[EXTRAIT DU DOCUMENT]:
···
Les manifestations antigouvernementales ont repris en Irak avant une journée de mobilisation vendredi

Des manifestants dans les rues de Bagdad, en Irak, jeudi 24 octobre 2019. 
Des manifestants dans les rues de Bagdad, en Irak, jeudi 24 octobre 2019.  (KHALID MOHAMMED/AP/SIPA / SIPA)

L'ensemble des forces de sécurité ont été mises en alerte dès jeudi soir par le gouvernement d'Adel Abdel-Mahdi, arrivé il y a tout juste un an au pouvoir.

Les manifestations antigouvernementales, endeuillées début octobre par plus de 150 morts, ont repris en Irak, jeudi 24 octobre dans la soirée. Cette mobilisation survient à la veille de la mobilisation attendue des nombreux partisans du leader chiite, Moqtada Al-Sadr.

L'ensemble des forces de sécurité ont été mises en alerte dès jeudi soir par le gouvernement d'Adel Abdel-Mahdi, arrivé il y a tout juste un an au pouvoir.

Face aux forces de l'ordre, Moqtada Al-Sadr entend mettre tout son poids dans le mouvement de contestation qui dénonce la corruption des dirigeants et réclame des emplois et des services fonctionnels dans un pays riche en pétrole mais en pénurie chronique d'électricité et d'eau potable.

La crainte de nouvelles violences

Moqtada Al-Sadr, ex-chef de milice devenu héraut des manifestants anticorruption, a appelé ses partisans à manifester et a demandé à ses combattants de se tenir prêts à "protéger les manifestants", faisant redouter de nouvelles violences. Début octobre, 157 personnes ont été tuées, en majorité des manifestants, selon un bilan officiel.

Aux cris de "tous des voleurs", des centaines de personnes ont manifesté sur l'emblématique place Tahrir de Bagdad, qui a été début octobre l'épicentre de la contestation. Le ministre de l'Intérieur, Yassine Al-Yasseri, s'est rendu sur place pour affirmer aux manifestants que les policiers étaient là "pour les protéger", selon les autorités.

A Nassiriya, à 300 kilomètres plus au sud, les manifestants ont appelé à des "sit-in jusqu'à la chute du régime".

Des manifestations prévues vendredi

Les manifestations devraient grossir vendredi matin. Et, dans l'après-midi, elles seront rejointes par les partisans de Moqtada Al-Sadr, vainqueur des législatives et partie de la coalition gouvernementale, qui a réclamé la démission du cabinet et des élections anticipées dans le pays à majorité chiite.
···
[CONSIGNE DE TRAVAIL]:
Transcrivez sans aucune modification le passage de l'article sur les manifestations en Irak qui va de "Moqtada Al-Sadr, ex-chef" à "selon les autorités.".
···
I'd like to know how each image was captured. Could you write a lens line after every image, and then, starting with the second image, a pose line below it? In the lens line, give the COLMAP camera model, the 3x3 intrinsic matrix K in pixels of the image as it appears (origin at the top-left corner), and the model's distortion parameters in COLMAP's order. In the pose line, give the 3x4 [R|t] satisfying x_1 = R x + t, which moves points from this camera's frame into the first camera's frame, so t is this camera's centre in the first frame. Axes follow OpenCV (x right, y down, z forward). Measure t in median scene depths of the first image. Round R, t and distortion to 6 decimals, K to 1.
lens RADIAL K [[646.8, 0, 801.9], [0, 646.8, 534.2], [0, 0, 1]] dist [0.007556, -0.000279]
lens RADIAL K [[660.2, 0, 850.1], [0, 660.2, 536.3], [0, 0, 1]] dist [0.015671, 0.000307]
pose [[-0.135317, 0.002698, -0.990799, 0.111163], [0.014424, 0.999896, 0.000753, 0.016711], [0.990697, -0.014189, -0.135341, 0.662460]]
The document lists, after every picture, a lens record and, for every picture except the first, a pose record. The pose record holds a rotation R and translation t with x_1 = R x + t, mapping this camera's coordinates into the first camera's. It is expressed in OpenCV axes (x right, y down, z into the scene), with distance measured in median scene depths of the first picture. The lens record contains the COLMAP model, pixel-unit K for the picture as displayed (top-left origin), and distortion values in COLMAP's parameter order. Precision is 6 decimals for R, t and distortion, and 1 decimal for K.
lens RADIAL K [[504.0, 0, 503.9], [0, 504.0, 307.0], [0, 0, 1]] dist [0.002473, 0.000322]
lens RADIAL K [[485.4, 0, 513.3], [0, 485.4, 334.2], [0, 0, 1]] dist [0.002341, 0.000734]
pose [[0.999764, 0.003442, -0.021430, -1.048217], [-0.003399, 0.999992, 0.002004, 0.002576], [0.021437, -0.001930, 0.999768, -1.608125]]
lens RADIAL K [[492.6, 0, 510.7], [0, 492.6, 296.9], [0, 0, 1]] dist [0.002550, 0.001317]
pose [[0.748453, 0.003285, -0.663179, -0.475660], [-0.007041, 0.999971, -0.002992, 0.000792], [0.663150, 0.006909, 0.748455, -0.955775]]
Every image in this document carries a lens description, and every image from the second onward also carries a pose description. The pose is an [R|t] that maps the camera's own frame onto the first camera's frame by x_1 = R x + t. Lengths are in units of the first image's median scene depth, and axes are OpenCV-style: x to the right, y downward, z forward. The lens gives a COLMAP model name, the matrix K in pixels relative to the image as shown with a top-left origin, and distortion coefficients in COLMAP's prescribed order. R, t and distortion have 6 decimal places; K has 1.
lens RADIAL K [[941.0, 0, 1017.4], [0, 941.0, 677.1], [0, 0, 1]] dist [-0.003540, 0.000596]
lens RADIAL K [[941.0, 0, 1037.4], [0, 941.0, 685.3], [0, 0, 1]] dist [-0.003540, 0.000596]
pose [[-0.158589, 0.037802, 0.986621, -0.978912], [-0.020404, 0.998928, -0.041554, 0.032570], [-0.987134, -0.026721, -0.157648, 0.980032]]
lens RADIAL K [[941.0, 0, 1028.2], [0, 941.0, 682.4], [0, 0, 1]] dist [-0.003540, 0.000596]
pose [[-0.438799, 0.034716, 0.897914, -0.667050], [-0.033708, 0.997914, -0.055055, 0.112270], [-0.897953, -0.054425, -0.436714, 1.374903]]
···
[RÉSULTAT DE L'EXERCICE]:
Moqtada Al-Sadr, ex-chef de milice devenu héraut des manifestants anticorruption, a appelé ses partisans à manifester et a demandé à ses combattants de se tenir prêts à "protéger les manifestants", faisant redouter de nouvelles violences. Début octobre, 157 personnes ont été tuées, en majorité des manifestants, selon un bilan officiel.

Aux cris de "tous des voleurs", des centaines de personnes ont manifesté sur l'emblématique place Tahrir de Bagdad, qui a été début octobre l'épicentre de la contestation. Le ministre de l'Intérieur, Yassine Al-Yasseri, s'est rendu sur place pour affirmer aux manifestants que les policiers étaient là "pour les protéger", selon les autorités.